The fallout shelter that stands at the ready beneath this behemoth measures 2,000 square feet and is built 26 feet underground. It features 39-inch solid concrete ceilings and 15-inch walls.

“It’s reported to be the most secure home on the market,” Hoffman says. “It’s built to withstand a earthquake. It has three air-filtration systems imported from Switzerland. It has two escape tunnels, and one is approximately 100 feet long. You couldn’t find a more secure place. It also comes with about $50,000 worth of food that will last about 25 years.”

The owner and builder of the shelter is Clinton Wesley Morgan , a former member of the Kentucky House of Representatives. He ran for the state’s U.S. Senate nomination in 2020 as a Republican, against Mitch McConnell .

Hoffman says Morgan built the shelter right after 9/11.

“I guess he thought the world was coming to an end,” she says, “and he needed to protect his family. He spent over $2 million on it.”

“The shelter is very large and luxurious,” Hoffman says. “You don’t feel closed in at all, like you would in a panic room or in another fallout shelter. Most of them are small and dinky and ugly. This one’s beautiful and very spacious and very luxurious.”

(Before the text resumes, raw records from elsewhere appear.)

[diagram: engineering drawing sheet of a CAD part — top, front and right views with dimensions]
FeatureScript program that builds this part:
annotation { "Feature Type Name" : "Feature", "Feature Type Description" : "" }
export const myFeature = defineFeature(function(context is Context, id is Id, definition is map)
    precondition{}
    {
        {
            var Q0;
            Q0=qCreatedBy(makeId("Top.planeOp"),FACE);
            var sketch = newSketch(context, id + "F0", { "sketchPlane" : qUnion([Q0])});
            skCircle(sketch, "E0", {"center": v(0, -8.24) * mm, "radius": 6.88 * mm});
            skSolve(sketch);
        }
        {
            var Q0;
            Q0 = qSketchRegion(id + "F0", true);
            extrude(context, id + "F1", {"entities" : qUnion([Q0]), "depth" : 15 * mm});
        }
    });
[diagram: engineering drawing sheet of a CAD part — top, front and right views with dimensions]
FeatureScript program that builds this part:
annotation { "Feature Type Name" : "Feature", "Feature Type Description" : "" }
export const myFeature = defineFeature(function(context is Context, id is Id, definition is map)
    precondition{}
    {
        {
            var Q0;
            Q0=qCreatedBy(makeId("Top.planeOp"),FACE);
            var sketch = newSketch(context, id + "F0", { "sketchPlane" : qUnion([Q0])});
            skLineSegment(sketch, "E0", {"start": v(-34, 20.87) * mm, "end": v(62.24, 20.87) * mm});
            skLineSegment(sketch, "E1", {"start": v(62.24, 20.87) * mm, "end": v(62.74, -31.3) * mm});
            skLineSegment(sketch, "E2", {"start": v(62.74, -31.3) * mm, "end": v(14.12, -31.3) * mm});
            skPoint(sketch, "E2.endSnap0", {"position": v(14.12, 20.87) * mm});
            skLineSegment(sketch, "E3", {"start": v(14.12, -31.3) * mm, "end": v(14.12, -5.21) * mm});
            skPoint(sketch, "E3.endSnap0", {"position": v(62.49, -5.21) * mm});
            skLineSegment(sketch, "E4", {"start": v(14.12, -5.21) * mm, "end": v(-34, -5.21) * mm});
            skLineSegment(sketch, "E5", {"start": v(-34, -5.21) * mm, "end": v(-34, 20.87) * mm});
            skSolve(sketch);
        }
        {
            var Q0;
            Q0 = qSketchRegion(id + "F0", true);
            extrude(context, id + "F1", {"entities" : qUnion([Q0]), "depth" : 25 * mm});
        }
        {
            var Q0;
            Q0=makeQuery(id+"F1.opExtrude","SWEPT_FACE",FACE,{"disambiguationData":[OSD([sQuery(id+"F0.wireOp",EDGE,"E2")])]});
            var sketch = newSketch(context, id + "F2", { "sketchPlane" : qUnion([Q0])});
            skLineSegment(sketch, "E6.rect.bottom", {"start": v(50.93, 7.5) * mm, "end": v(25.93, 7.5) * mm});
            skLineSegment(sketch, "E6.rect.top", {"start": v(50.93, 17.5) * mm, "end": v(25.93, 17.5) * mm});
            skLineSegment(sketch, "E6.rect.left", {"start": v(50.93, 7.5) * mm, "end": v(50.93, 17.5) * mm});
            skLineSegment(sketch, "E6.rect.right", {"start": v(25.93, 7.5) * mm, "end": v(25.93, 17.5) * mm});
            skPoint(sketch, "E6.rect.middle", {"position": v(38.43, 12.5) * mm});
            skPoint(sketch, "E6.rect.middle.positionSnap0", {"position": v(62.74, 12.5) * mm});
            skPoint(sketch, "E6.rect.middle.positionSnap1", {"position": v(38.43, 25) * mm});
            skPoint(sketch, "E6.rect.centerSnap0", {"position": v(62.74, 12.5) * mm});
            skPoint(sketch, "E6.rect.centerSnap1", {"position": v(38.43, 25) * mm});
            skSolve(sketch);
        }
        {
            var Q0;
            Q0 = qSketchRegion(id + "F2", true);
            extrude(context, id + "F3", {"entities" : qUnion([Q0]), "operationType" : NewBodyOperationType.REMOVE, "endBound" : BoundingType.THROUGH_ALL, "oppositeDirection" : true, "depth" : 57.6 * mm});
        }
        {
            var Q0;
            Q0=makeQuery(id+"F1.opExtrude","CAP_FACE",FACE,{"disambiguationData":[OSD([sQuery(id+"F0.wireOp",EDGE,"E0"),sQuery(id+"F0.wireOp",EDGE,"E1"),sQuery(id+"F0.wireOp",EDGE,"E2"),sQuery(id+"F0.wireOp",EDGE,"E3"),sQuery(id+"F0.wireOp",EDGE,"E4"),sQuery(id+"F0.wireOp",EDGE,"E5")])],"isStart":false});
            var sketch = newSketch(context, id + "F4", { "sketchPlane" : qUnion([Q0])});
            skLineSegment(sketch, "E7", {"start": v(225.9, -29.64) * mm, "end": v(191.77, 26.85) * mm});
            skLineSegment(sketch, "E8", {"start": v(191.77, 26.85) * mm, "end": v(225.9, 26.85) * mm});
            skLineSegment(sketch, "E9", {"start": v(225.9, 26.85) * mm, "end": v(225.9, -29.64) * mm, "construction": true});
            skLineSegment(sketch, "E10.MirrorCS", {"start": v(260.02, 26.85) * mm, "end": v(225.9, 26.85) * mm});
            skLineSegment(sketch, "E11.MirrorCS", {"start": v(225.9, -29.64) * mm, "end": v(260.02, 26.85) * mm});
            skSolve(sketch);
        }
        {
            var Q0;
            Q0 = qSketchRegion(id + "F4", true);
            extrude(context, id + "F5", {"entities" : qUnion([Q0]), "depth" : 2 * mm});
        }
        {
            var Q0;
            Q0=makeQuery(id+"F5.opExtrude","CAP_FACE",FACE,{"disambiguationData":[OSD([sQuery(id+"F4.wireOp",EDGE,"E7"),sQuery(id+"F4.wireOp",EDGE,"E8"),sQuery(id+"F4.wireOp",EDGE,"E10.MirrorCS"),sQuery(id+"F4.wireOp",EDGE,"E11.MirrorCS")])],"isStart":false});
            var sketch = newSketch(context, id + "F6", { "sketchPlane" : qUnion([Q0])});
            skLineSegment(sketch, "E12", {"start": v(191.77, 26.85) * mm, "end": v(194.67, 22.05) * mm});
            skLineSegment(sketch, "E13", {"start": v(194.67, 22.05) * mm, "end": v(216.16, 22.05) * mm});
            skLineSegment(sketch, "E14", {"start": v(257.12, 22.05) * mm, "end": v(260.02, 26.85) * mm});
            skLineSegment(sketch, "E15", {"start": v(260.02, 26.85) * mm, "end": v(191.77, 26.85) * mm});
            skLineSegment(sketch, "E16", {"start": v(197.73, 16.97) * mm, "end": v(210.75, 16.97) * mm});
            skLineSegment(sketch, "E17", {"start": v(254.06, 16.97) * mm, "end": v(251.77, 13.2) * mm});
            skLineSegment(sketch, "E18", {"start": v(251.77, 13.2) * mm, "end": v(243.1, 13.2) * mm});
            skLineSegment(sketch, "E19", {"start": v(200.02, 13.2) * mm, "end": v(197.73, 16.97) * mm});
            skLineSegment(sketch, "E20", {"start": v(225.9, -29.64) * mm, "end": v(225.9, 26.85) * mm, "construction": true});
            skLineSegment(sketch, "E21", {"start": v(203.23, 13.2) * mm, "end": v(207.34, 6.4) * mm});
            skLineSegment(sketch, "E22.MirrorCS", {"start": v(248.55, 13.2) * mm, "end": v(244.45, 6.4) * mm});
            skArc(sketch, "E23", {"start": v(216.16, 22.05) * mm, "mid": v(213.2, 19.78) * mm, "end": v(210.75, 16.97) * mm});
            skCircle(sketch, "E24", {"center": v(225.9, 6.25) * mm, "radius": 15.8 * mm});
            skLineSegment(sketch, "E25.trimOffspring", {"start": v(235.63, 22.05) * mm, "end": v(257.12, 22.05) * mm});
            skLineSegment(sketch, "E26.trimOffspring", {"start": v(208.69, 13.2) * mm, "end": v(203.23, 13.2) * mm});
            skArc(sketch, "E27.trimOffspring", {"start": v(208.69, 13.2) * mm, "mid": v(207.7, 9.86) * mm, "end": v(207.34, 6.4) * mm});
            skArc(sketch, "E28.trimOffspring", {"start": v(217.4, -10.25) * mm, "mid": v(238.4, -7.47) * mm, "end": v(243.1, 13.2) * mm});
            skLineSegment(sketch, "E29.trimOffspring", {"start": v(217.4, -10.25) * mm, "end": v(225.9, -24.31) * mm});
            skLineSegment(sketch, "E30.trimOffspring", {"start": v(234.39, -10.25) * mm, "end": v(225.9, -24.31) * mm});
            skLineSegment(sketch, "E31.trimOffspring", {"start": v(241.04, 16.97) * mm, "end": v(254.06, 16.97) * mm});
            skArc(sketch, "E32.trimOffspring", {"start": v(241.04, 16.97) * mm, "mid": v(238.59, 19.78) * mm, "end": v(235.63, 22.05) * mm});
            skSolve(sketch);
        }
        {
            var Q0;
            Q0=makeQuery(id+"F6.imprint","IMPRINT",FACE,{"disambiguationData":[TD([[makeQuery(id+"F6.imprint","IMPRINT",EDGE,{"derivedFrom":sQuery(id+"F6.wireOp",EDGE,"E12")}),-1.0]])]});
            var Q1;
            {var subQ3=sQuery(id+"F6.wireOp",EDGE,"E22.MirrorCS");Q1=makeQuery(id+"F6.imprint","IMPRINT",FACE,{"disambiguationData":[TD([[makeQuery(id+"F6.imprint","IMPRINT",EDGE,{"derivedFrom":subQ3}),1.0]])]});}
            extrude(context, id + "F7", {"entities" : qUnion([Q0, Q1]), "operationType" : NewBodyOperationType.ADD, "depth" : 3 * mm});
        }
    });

The agent says she was astonished when she first visited the house.

“I’d never seen anybody build something like this for their personal use,” she says. “I’ve seen fallout shelters before built for corporations or for companies that needed a lot of people, but this was strictly built for a family.”In the interest of self-sufficiency, the 200-acre property also has two natural gas wells, two 1,000-gallon underground propane tanks, an 8,000-gallon pressurized water tank, and three generators.